Yeah, you know what I mean.


----------



## krylonkoopaa (Sep 13, 2002)

BID=break it down
2L2Q=to legit to quit


----------



## Rama (Mar 8, 2003)

ok one more what the fuck is WOT my brain is trying to figure it out and it isnt working the newborn has me beat.


----------



## sentra94xe (May 6, 2002)

WOT - Wide Open Throttle


----------



## Exalta (Jan 21, 2003)

anyone know what SNAFU means?


----------



## Exalta (Jan 21, 2003)

and FUBAR?


----------



## landlord (Jun 11, 2002)

Exalta said:


> *and FUBAR? *


fuck up beyond all recoginition


----------



## Exalta (Jan 21, 2003)

Okay.Thanks!


----------



## JustMe (Jan 24, 2003)

DAMN I used to know SNAFU now I can't think of it.


----------



## sethwas (Apr 30, 2002)

Situation Normal: All Fucked UP


----------



## JustMe (Jan 24, 2003)

sethwas said:


> *Situation Normal: All Fucked UP *


Thanks Seth, that was buggin me


----------



## FletchSpecV (Nov 26, 2002)

God I want a turbo...

EDIT: Samo says WHAT THE FUCK? HOW IS THAT AN ACRONYM? I mean, hell, I want boost too, but at least come up with an acronym: TKA - Turbo Kicks Ass or BIA - Boost is Awesome or something. I mean, hell be creative, get the synapses firing. Start up that brain that's been subsisting on MTV, Linkin Park, and Cheez-It's for the past 23 years, and come up with _something_... please!


----------



## sentra94xe (May 6, 2002)

(see above for PWNage)


----------



## FletchSpecV (Nov 26, 2002)

FletchSpecV said:


> *God I want a turbo...
> 
> EDIT: Samo says WHAT THE FUCK? HOW IS THAT AN ACRONYM? I mean, hell, I want boost too, but at least come up with an acronym: TKA - Turbo Kicks Ass or BIA - Boost is Awesome or something. I mean, hell be creative, get the synapses firing. Start up that brain that's been subsisting on MTV, Linkin Park, and Cheez-It's for the past 23 years, and come up with something... please! *


Hey,
I didn't know that I was on this acronym page. That's weird. I was reading another thread about a guy installing a new turbo in his car and that's what I was responding too.
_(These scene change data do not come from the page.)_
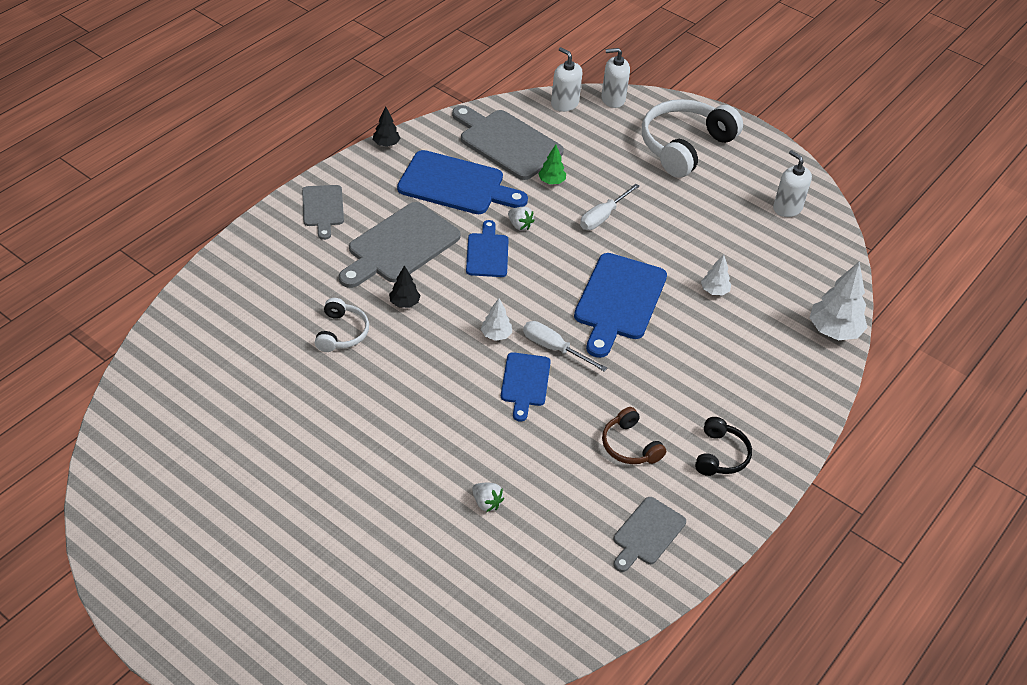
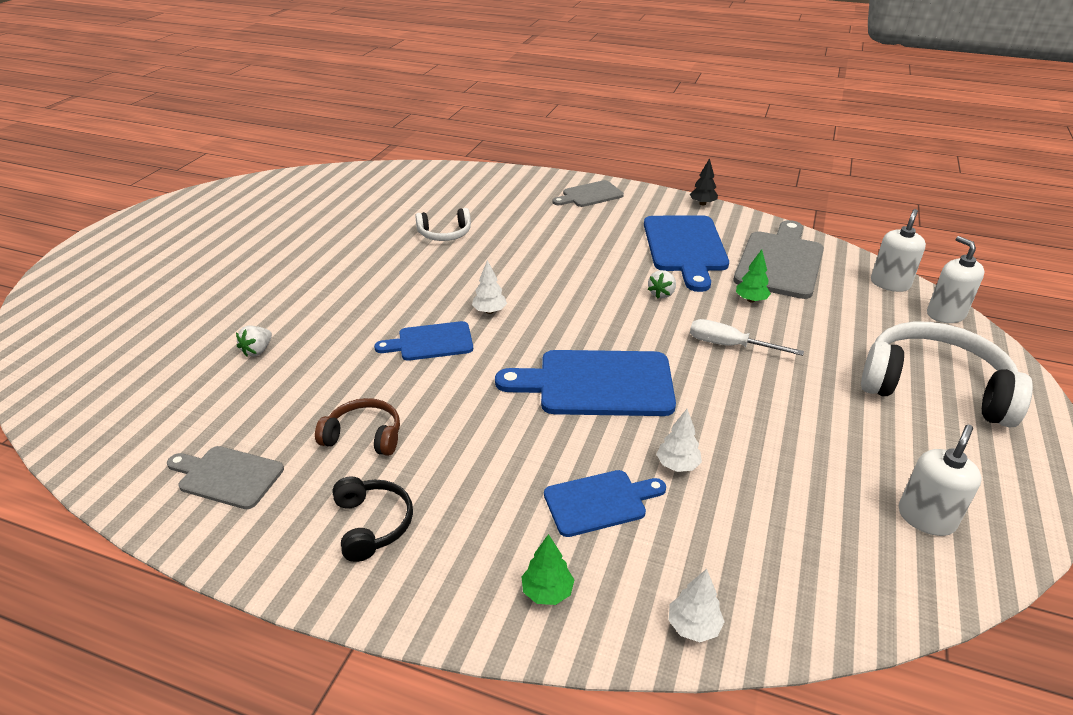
camera: 75 degrees right, 10 degrees down
grey cutting board [339,202,461,288] -> none
black tree [389,265,421,308] -> none
blue cutting board [466,220,509,277] -> blue cutting board moved to [544,470,666,537]
white screwdriver [523,321,607,372] -> none
brown headphones [602,407,666,464] -> brown headphones turned 60 degrees clockwise [315,398,400,456]
black headphones [695,417,752,476] -> black headphones turned 105 degrees counterclockwise [332,476,413,562]
white tree [809,262,868,340] -> white tree [669,569,725,642], size x0.54
none -> green tree [522,534,574,605]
Don't know how it got here,  . Sorry!


----------



## samo (Apr 30, 2002)

Nah, no worries. I was just givin' ya shit. That's what they pay me for.


----------



## FletchSpecV (Nov 26, 2002)

samo said:


> *Nah, no worries. I was just givin' ya shit. That's what they pay me for. *


You get paid for this?!


----------



## Ninety-Nine SE-L (May 5, 2002)

FletchSpecV said:
 

> *You get paid for this?!  *


----------



## samo (Apr 30, 2002)

lol... I wish. You guys should start a fund to pay us mods. Actually, you can just pay me. Give Joe and Adam some cash too - they're alright


----------



## Ninety-Nine SE-L (May 5, 2002)

or maybe you guys should go on strike (I could be a replacement mod) .


----------



## Ninety-Nine SE-L (May 5, 2002)

Oh, 2 more things:

Can I become a mod? (seriously)

and why are you boycotting the Home Depot?


----------



## samo (Apr 30, 2002)

Talk to Scott if you wanna be a mod. I'm pretty sure we're under control, but you never know.

Check the Avatar / FBI thread in Off-Topic for my reasoning behind the Home Depot Boycott.


----------



## sentra94xe (May 6, 2002)

Give me cash por favor (that's GMCPF).  If samo's getting dough, I am too! Though the monthly checks from doing this are handy. LOL Rrrrriiiiiiiiiiiiight.


----------